What to produce —
When you retype the records that follow, keep each word as it is and drop any pictures.

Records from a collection
>>>>>

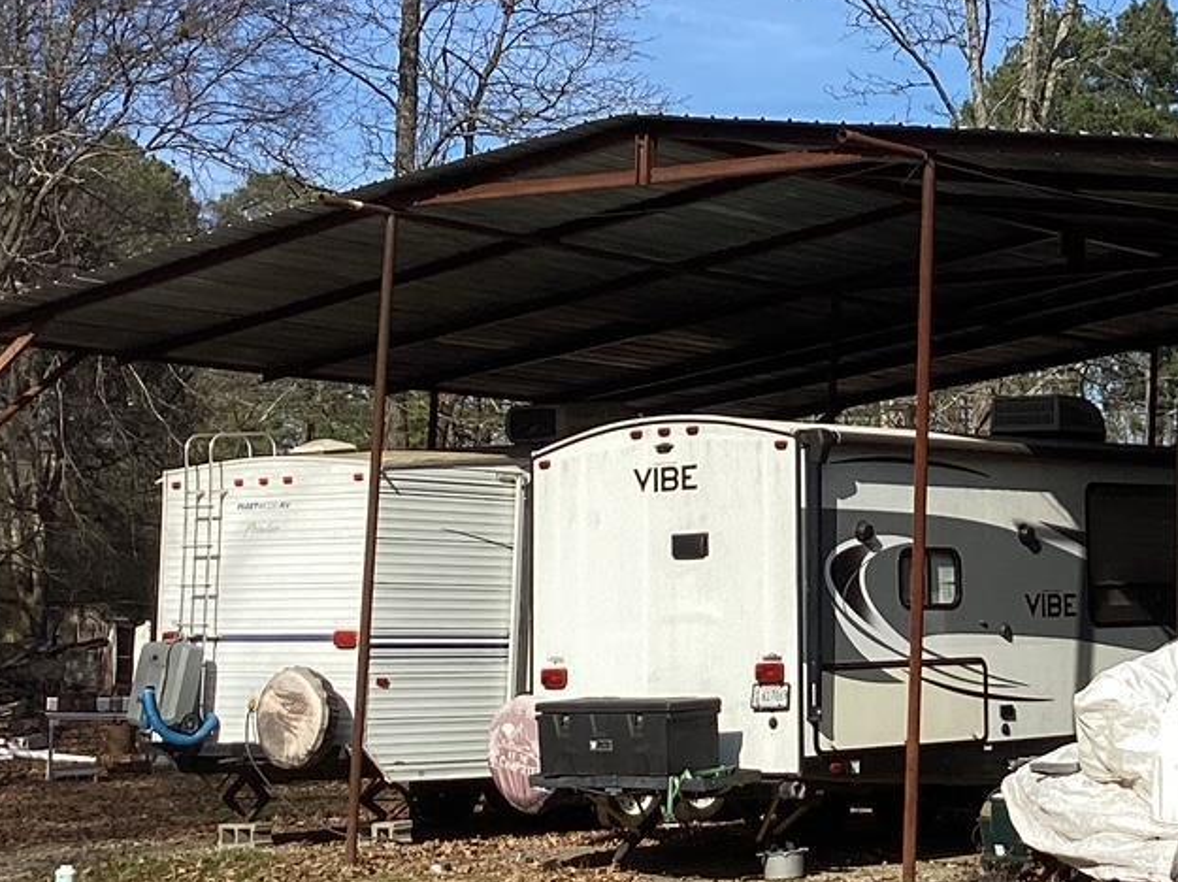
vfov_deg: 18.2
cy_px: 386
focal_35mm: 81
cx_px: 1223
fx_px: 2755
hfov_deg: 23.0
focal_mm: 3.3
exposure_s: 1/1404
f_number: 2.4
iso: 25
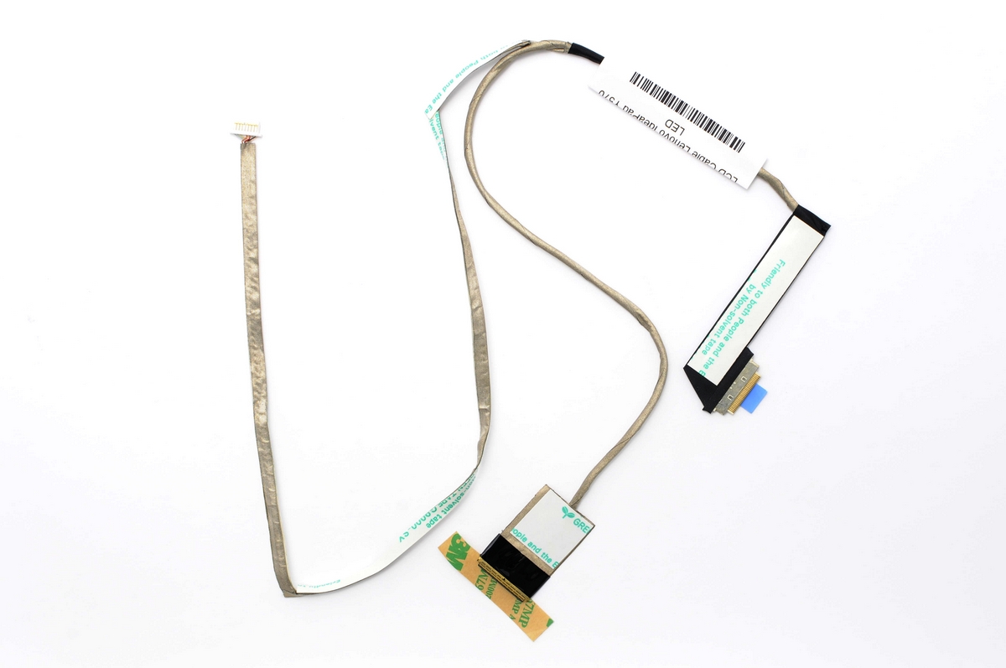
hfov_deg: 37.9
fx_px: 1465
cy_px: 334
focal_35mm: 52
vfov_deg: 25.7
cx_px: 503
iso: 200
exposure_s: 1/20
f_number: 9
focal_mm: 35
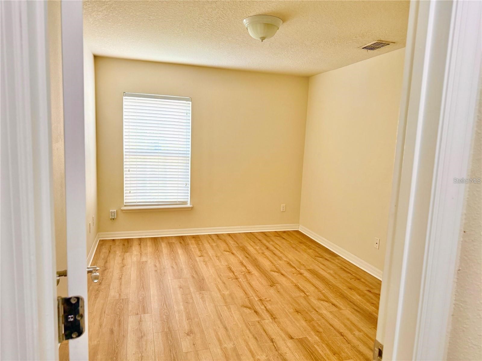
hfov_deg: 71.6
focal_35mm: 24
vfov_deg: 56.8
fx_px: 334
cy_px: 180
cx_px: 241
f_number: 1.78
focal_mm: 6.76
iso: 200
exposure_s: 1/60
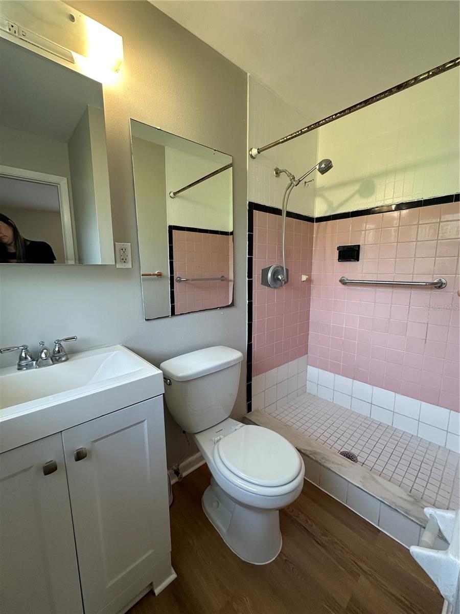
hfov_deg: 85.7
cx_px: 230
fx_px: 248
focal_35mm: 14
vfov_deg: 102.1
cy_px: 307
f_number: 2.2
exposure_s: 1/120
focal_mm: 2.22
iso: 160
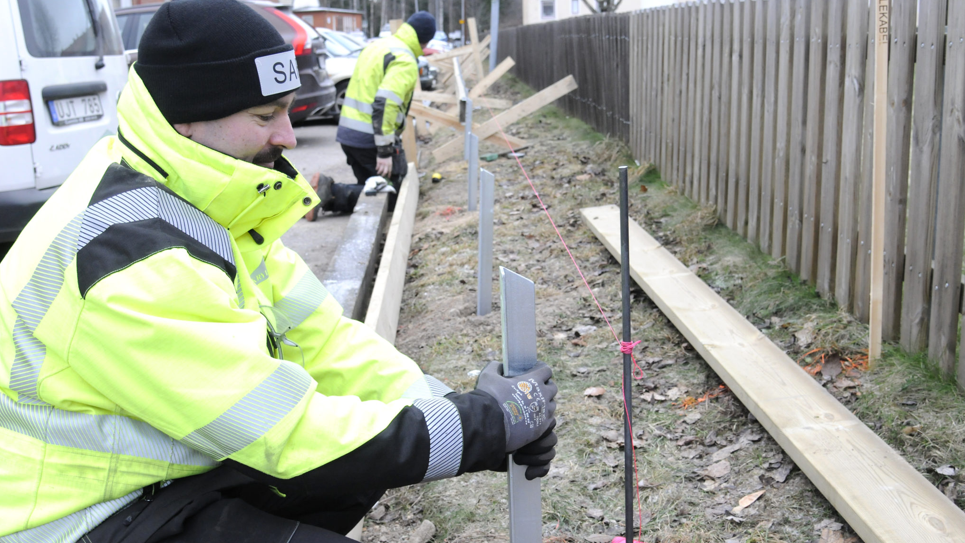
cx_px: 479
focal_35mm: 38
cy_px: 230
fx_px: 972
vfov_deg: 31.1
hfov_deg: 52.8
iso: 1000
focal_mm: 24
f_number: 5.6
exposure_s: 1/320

<<<<<

Finished exercise —
vfov_deg: 18.2
cy_px: 386
focal_35mm: 81
cx_px: 1223
fx_px: 2755
hfov_deg: 23.0
focal_mm: 3.3
exposure_s: 1/1404
f_number: 2.4
iso: 25
hfov_deg: 37.9
fx_px: 1465
cy_px: 334
focal_35mm: 52
vfov_deg: 25.7
cx_px: 503
iso: 200
exposure_s: 1/20
f_number: 9
focal_mm: 35
hfov_deg: 71.6
focal_35mm: 24
vfov_deg: 56.8
fx_px: 334
cy_px: 180
cx_px: 241
f_number: 1.78
focal_mm: 6.76
iso: 200
exposure_s: 1/60
hfov_deg: 85.7
cx_px: 230
fx_px: 248
focal_35mm: 14
vfov_deg: 102.1
cy_px: 307
f_number: 2.2
exposure_s: 1/120
focal_mm: 2.22
iso: 160
cx_px: 479
focal_35mm: 38
cy_px: 230
fx_px: 972
vfov_deg: 31.1
hfov_deg: 52.8
iso: 1000
focal_mm: 24
f_number: 5.6
exposure_s: 1/320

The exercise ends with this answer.